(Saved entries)
╔══

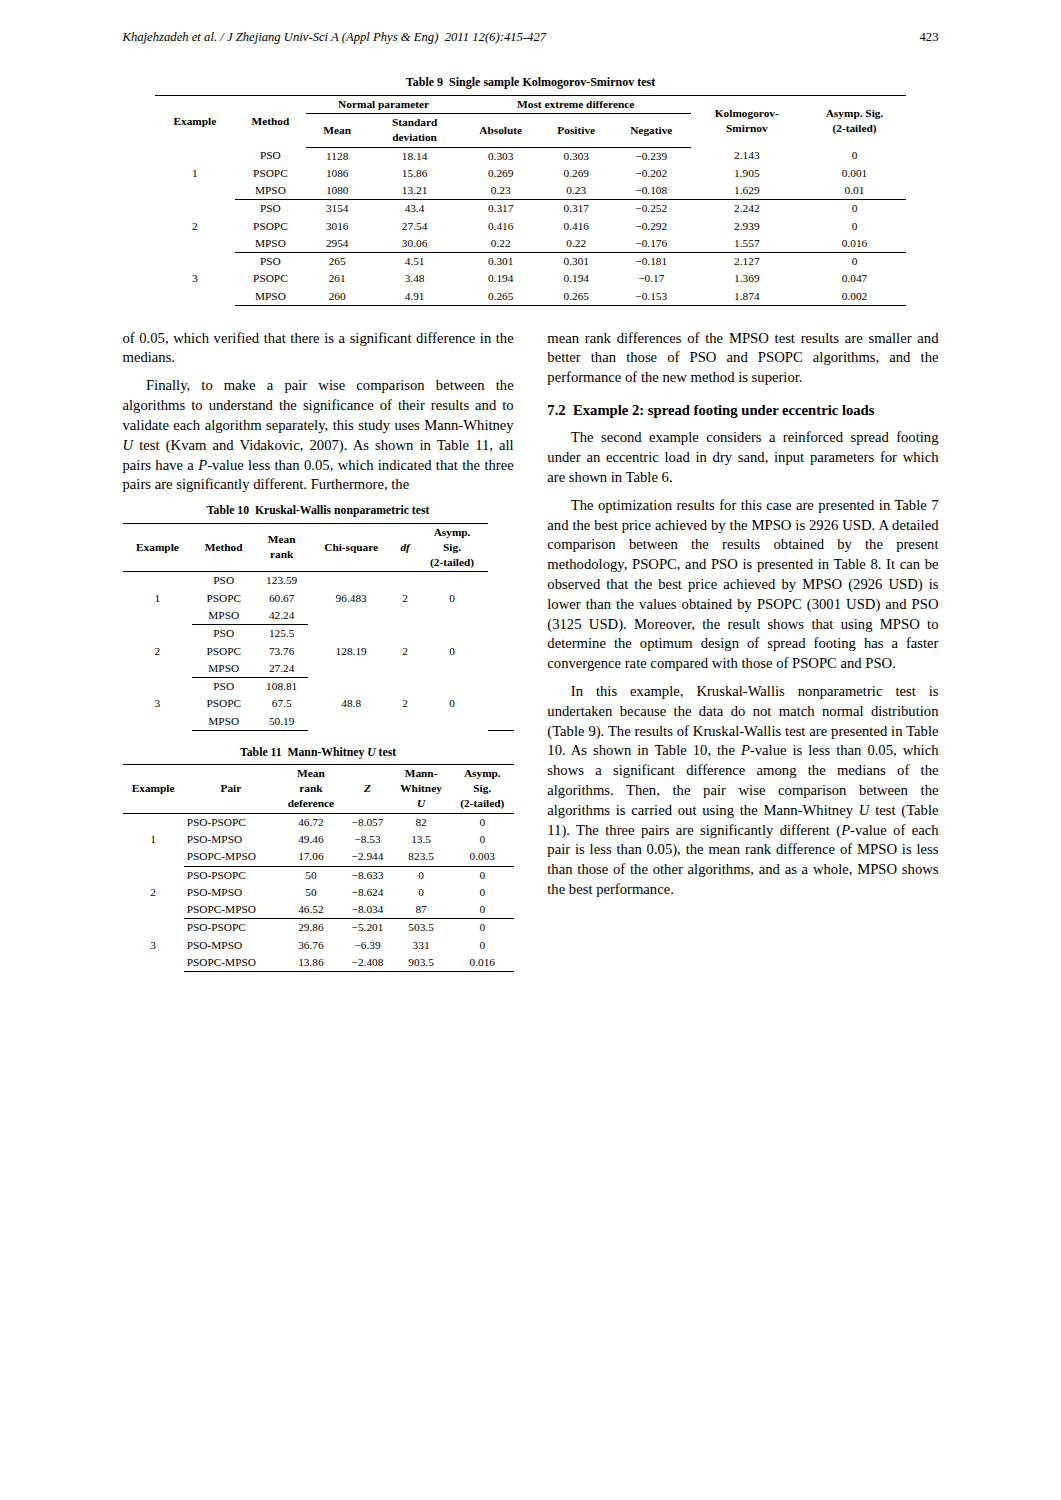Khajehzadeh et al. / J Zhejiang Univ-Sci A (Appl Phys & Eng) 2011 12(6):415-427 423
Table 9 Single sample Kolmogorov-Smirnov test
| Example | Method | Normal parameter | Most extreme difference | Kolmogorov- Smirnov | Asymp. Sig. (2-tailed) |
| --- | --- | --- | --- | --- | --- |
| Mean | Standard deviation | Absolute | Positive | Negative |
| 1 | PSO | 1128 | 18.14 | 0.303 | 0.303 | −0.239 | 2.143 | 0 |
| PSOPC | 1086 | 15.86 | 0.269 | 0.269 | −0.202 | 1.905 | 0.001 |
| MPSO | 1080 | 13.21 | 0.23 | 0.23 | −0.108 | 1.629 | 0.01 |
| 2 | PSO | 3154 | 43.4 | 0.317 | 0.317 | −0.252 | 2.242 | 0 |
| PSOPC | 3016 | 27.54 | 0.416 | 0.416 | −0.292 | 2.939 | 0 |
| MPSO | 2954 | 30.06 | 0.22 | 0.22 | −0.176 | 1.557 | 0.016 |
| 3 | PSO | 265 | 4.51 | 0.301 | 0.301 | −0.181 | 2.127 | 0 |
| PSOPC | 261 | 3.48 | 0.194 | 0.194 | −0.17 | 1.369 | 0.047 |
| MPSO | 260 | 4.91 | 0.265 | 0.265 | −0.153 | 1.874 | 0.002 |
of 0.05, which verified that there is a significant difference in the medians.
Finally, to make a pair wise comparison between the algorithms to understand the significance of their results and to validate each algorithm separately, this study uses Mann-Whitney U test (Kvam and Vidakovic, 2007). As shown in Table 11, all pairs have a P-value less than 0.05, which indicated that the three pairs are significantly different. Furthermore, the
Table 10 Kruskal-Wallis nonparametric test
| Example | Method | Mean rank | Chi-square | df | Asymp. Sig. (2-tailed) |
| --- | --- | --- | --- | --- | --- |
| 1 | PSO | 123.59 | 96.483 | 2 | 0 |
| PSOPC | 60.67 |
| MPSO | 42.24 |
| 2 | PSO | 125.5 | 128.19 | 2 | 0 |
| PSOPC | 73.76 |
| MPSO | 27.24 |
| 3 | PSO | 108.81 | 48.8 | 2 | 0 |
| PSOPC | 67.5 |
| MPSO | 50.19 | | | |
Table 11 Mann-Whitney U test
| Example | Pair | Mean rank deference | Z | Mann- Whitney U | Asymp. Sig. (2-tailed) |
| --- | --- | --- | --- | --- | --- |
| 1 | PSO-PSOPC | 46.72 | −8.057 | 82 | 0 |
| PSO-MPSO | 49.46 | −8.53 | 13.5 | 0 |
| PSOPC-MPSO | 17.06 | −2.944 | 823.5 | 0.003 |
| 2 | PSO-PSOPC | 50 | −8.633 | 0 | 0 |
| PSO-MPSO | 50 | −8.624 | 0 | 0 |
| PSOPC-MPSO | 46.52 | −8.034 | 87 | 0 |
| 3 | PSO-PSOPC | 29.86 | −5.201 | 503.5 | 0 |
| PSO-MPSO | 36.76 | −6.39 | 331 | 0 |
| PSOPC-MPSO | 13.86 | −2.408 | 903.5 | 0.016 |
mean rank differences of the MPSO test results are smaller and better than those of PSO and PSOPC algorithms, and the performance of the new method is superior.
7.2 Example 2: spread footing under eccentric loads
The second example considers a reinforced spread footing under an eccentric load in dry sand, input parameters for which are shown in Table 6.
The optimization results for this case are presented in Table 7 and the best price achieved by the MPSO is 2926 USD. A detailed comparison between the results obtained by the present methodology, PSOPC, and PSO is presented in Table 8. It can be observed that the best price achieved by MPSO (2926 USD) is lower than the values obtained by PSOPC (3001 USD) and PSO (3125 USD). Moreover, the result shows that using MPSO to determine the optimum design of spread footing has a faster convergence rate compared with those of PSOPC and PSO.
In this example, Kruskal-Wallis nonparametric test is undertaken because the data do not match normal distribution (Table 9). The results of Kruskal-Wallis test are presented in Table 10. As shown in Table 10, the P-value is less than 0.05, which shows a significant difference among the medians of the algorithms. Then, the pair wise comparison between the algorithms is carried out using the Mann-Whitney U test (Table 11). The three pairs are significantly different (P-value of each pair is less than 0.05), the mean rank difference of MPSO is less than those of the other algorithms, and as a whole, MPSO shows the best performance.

╚══
╔══

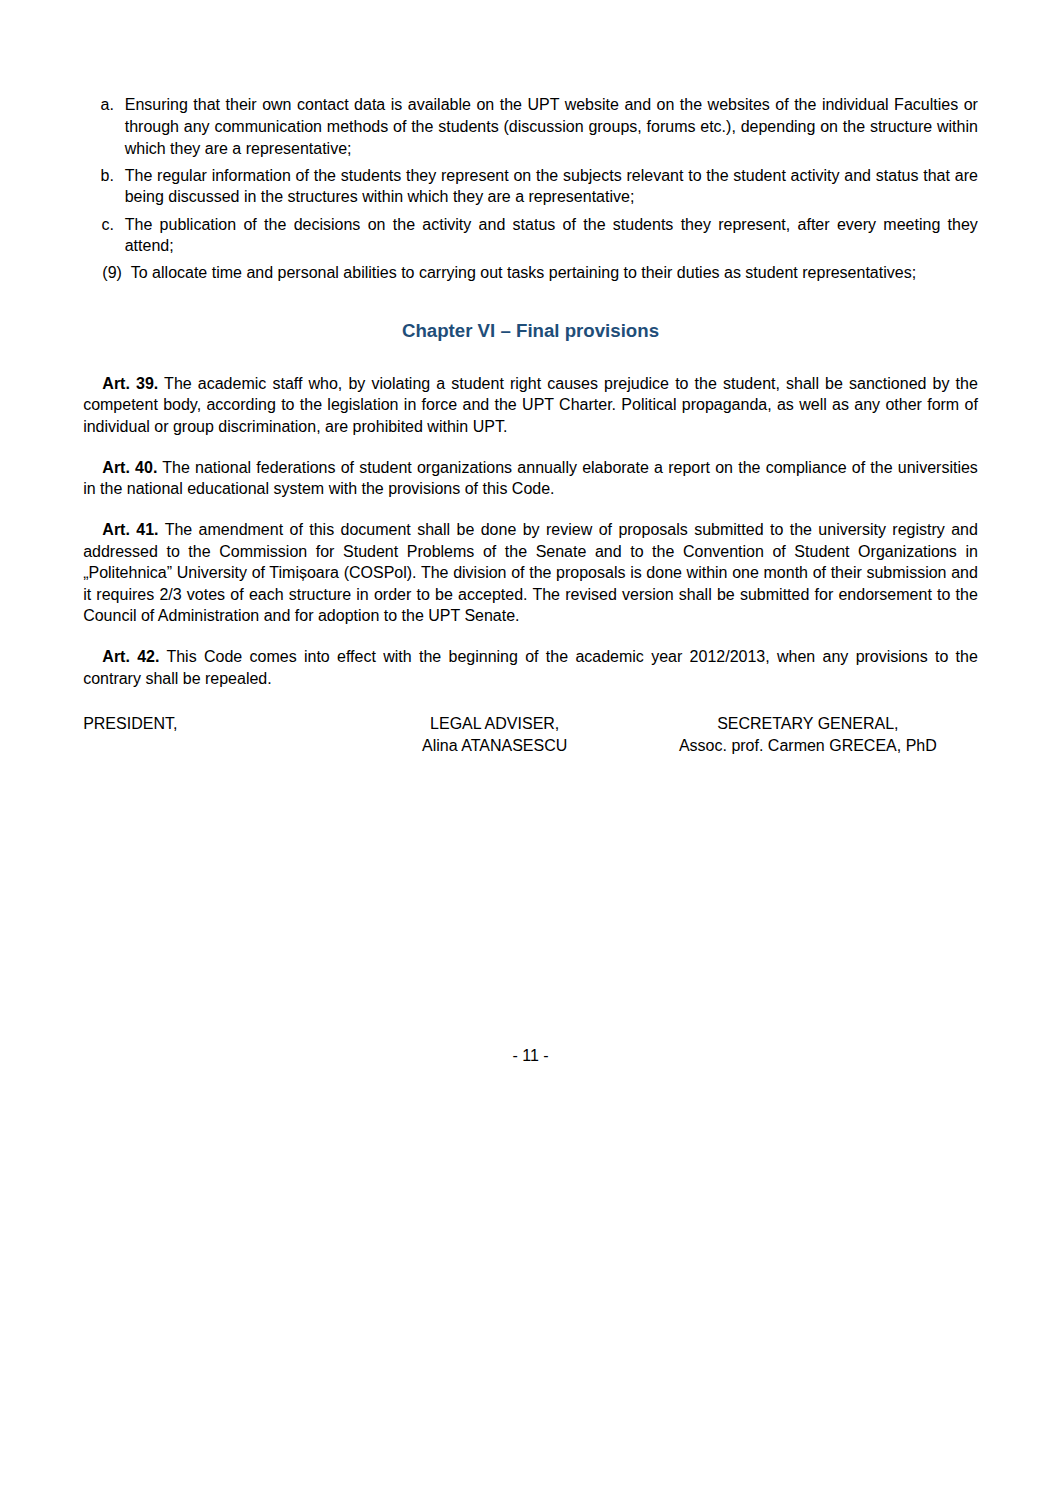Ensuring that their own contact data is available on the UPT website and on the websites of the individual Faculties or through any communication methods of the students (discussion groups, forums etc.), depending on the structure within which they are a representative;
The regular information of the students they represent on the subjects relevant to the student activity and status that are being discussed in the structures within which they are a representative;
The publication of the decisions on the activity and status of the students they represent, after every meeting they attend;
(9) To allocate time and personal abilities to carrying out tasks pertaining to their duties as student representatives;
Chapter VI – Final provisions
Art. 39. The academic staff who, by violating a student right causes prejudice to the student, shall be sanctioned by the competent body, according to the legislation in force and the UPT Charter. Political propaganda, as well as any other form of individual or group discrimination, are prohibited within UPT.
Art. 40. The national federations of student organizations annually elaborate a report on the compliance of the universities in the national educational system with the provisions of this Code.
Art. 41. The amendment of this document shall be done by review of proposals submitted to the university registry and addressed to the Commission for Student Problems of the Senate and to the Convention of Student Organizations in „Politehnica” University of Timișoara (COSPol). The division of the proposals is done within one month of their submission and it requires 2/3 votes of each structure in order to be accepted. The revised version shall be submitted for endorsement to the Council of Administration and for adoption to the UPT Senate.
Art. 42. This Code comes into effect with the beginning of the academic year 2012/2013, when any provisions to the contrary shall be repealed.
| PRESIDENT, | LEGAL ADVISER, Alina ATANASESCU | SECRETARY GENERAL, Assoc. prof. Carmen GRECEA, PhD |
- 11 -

╚══
╔══

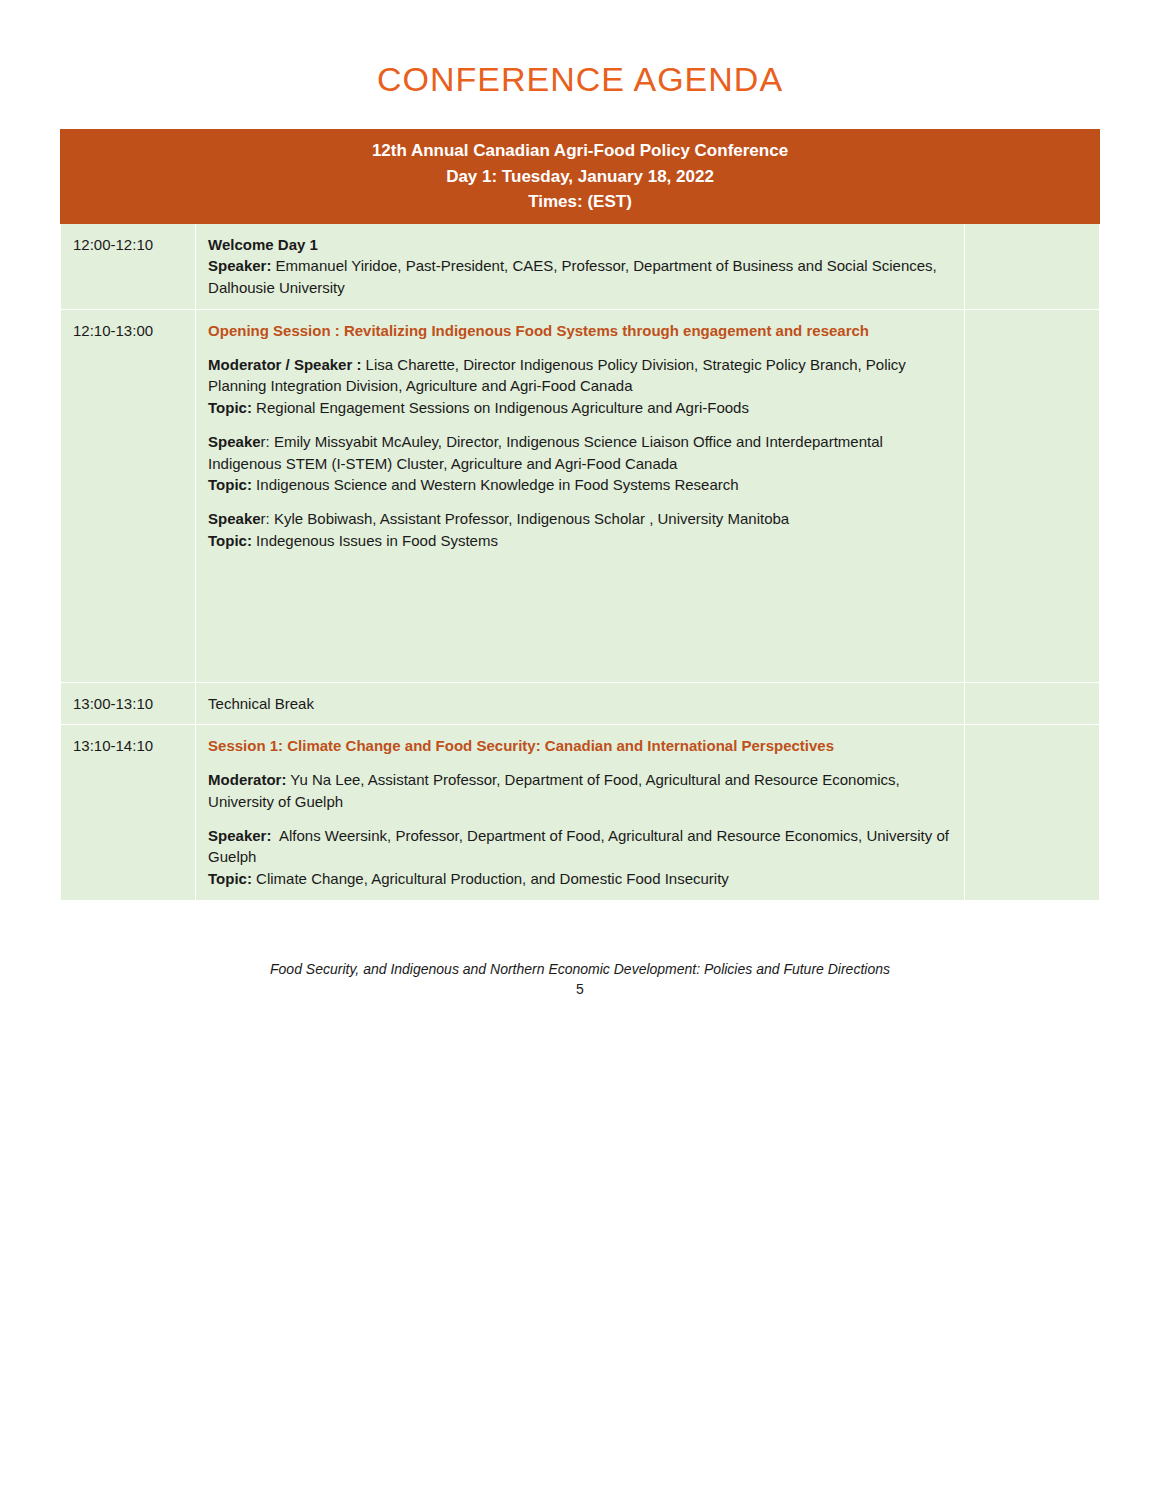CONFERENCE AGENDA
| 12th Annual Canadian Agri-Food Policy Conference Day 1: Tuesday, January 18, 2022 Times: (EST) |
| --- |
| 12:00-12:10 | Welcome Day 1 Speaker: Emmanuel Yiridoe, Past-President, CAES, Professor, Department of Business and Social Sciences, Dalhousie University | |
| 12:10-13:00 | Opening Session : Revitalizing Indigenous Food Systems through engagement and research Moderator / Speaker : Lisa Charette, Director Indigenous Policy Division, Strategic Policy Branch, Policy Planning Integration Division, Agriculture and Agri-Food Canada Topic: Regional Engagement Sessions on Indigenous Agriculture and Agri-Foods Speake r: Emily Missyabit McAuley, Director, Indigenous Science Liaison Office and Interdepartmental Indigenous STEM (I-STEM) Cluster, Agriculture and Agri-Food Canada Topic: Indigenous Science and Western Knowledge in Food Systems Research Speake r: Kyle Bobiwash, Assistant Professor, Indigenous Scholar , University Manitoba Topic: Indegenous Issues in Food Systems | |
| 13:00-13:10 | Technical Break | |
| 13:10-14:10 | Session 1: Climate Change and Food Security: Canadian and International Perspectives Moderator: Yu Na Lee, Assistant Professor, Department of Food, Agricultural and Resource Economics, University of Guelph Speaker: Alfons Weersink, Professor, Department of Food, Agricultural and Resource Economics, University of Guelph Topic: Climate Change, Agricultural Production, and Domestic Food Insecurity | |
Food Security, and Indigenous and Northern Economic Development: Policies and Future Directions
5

╚══

-- WORK ITEM --
Only one stretch of the entries above is wanted: the lines from the one containing "2.242 | 0 |" through the one containing "of 0.05, which". Please reproduce it exactly.

-- ANSWER BOX --
| 2 | PSO | 3154 | 43.4 | 0.317 | 0.317 | −0.252 | 2.242 | 0 |
| PSOPC | 3016 | 27.54 | 0.416 | 0.416 | −0.292 | 2.939 | 0 |
| MPSO | 2954 | 30.06 | 0.22 | 0.22 | −0.176 | 1.557 | 0.016 |
| 3 | PSO | 265 | 4.51 | 0.301 | 0.301 | −0.181 | 2.127 | 0 |
| PSOPC | 261 | 3.48 | 0.194 | 0.194 | −0.17 | 1.369 | 0.047 |
| MPSO | 260 | 4.91 | 0.265 | 0.265 | −0.153 | 1.874 | 0.002 |
of 0.05, which verified that there is a significant difference in the medians.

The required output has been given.